Surabaya, IDN Times - Sedikitnya 50 aktivis lingkungan di Jawa Timur yang tergabung dalam Lembaga Kajian Ekologi dan Konservasi Lahan Basah (Ecoton Foundation) menggelar aksi protes di depan Kantor Konsulat Jenderal Australia pada Senin (19/8/2024).
Aksi ini dipicu oleh kecurangan Australia yang mengirimkan sampah scrap plastik fleksibel, multilayer, dan kemasan plastik kotor di dalam sampah kertas yang akan digunakan sebagai bahan baku pembuatan kertas. Sampah plastik tersebut tidak dapat didaur ulang sehingga dibiarkan menumpuk di illegal dumpsite di Desa Gedangrowo dan desa lain di sekitar pabrik kertas.

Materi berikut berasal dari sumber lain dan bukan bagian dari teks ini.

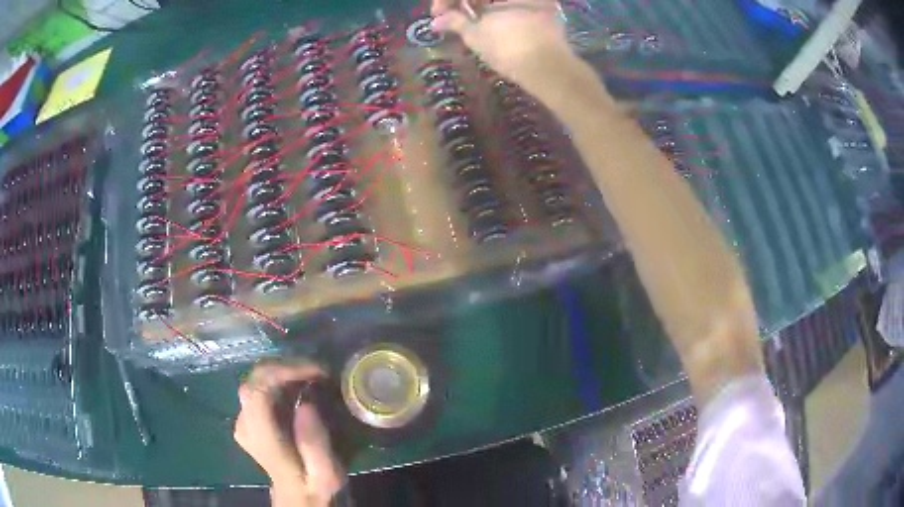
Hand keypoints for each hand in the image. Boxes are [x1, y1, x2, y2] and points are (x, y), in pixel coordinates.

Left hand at [234, 363, 344, 506]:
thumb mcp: (326, 472)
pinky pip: (260, 387)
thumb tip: (306, 402)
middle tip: (319, 370)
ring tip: (313, 375)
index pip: (259, 388)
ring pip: (256, 379)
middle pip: (256, 378)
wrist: (298, 496)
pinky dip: (280, 380)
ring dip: (284, 372)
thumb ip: (315, 441)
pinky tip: (300, 385)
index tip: (317, 371)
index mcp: (261, 437)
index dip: (286, 371)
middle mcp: (245, 423)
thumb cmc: (315, 486)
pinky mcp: (248, 418)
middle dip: (288, 367)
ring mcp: (243, 419)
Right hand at [431, 0, 574, 88]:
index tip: (437, 14)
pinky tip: (492, 26)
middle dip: (464, 4)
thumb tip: (437, 21)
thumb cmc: (508, 48)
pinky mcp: (546, 12)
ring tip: (470, 24)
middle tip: (451, 18)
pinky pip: (516, 8)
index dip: (446, 1)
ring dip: (481, 8)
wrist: (550, 69)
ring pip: (500, 3)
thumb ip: (455, 21)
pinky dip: (501, 13)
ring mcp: (535, 3)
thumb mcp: (476, 35)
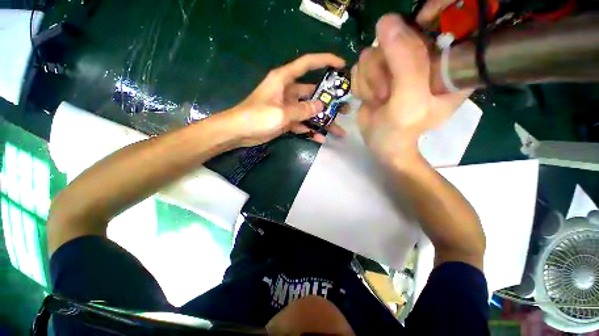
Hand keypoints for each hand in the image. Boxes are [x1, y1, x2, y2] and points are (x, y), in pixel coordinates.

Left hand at [221, 53, 345, 146]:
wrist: (236, 132)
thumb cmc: (256, 117)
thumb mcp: (282, 113)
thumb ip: (303, 110)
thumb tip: (321, 106)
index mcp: (285, 78)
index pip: (308, 63)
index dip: (326, 60)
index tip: (343, 65)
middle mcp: (288, 88)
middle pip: (314, 89)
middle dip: (331, 98)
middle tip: (347, 107)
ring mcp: (287, 104)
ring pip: (310, 108)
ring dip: (323, 118)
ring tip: (340, 129)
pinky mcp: (284, 117)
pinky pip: (301, 121)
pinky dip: (310, 128)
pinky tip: (321, 138)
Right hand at [352, 14, 468, 160]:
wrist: (382, 146)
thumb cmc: (403, 132)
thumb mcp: (410, 101)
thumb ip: (404, 63)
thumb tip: (388, 19)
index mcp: (446, 70)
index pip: (432, 36)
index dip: (411, 44)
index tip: (400, 71)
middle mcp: (427, 60)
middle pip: (397, 38)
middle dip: (383, 68)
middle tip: (388, 94)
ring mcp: (403, 61)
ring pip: (376, 49)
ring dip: (371, 77)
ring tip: (380, 99)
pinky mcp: (384, 65)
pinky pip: (364, 59)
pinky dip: (363, 80)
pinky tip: (372, 96)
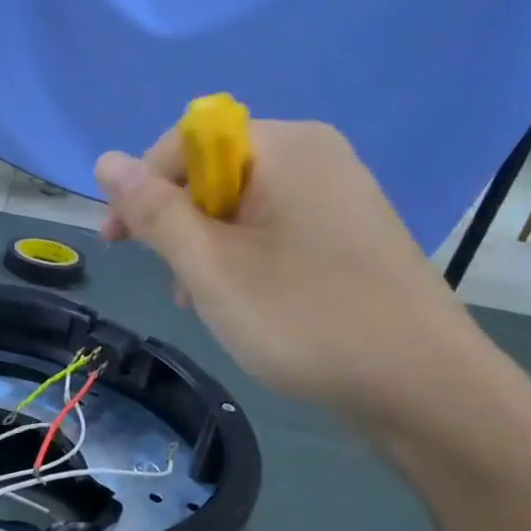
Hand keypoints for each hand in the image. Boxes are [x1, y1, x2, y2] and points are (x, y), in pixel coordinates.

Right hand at [96, 119, 488, 430]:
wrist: (425, 389)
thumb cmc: (306, 321)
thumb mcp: (211, 268)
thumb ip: (154, 211)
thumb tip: (105, 160)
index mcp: (285, 147)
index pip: (184, 141)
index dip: (142, 188)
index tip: (117, 242)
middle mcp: (315, 155)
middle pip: (213, 171)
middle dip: (176, 223)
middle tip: (168, 282)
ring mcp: (337, 192)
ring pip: (240, 204)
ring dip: (205, 246)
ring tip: (201, 301)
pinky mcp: (348, 230)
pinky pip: (273, 226)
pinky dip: (242, 256)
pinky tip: (239, 301)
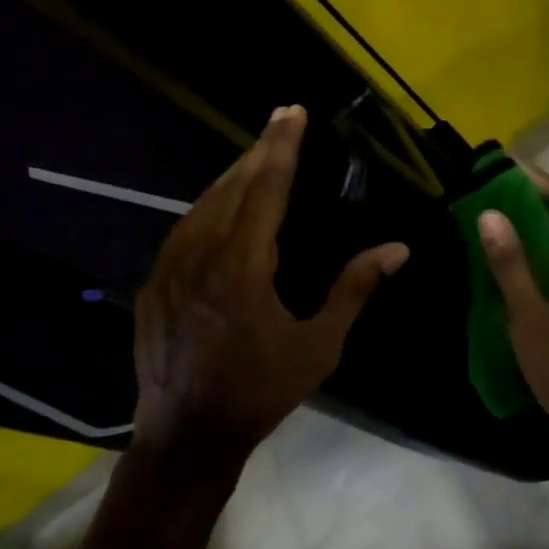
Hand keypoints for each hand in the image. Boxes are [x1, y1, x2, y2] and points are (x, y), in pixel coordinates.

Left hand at [132, 106, 409, 464]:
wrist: (188, 435)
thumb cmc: (260, 393)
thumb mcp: (318, 347)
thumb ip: (353, 290)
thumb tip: (397, 249)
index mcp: (242, 267)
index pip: (265, 189)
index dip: (282, 148)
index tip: (292, 112)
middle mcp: (199, 256)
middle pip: (230, 188)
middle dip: (258, 152)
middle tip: (279, 123)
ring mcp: (167, 270)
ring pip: (201, 206)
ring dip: (231, 179)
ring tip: (256, 160)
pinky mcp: (152, 286)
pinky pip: (182, 232)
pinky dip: (206, 210)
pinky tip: (220, 210)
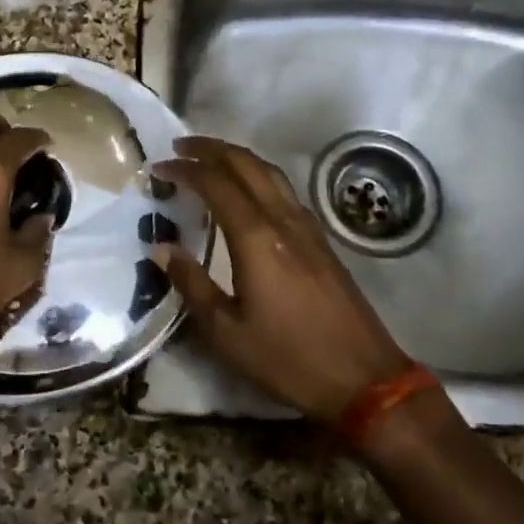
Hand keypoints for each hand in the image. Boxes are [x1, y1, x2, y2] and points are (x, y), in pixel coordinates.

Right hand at [155, 136, 413, 421]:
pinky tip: (250, 193)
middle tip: (180, 146)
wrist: (364, 377)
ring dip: (237, 157)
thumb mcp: (227, 332)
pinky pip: (285, 191)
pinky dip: (259, 176)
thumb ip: (192, 285)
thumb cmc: (288, 358)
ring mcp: (307, 227)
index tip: (159, 167)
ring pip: (270, 172)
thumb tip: (161, 248)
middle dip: (211, 149)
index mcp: (256, 238)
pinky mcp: (321, 241)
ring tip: (210, 159)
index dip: (185, 169)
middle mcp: (283, 220)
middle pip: (246, 164)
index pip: (215, 184)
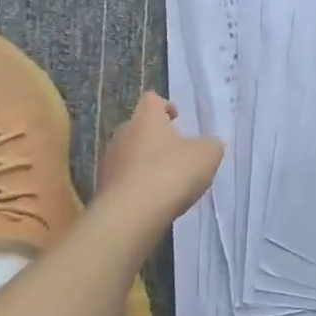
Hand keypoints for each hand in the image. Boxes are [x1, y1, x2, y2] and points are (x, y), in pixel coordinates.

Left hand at [97, 93, 222, 220]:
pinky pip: (124, 180)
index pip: (152, 100)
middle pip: (139, 128)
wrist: (130, 215)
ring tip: (165, 181)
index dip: (165, 106)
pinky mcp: (104, 187)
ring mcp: (109, 161)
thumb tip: (209, 145)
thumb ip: (211, 146)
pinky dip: (137, 186)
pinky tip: (152, 201)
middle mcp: (123, 134)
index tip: (177, 117)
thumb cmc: (170, 174)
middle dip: (156, 138)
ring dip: (145, 163)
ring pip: (130, 155)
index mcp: (146, 119)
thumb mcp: (206, 157)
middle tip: (175, 153)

Menurut catatan Ecoton, selama 2024 sedikitnya 60-82% sampah kertas impor dipastikan terkontaminasi sampah plastik. Sampah kertas impor ini dikirim ke Indonesia dengan berat 50-60 ribu ton setiap bulannya. Jumlah ini lebih banyak dari volume sampah yang dihasilkan dan dikelola TPA Benowo Kota Surabaya. Dengan demikian, para aktivis mendesak penghentian pengiriman sampah dari Australia ke Indonesia, sebab hal ini sudah banyak menimbulkan malapetaka.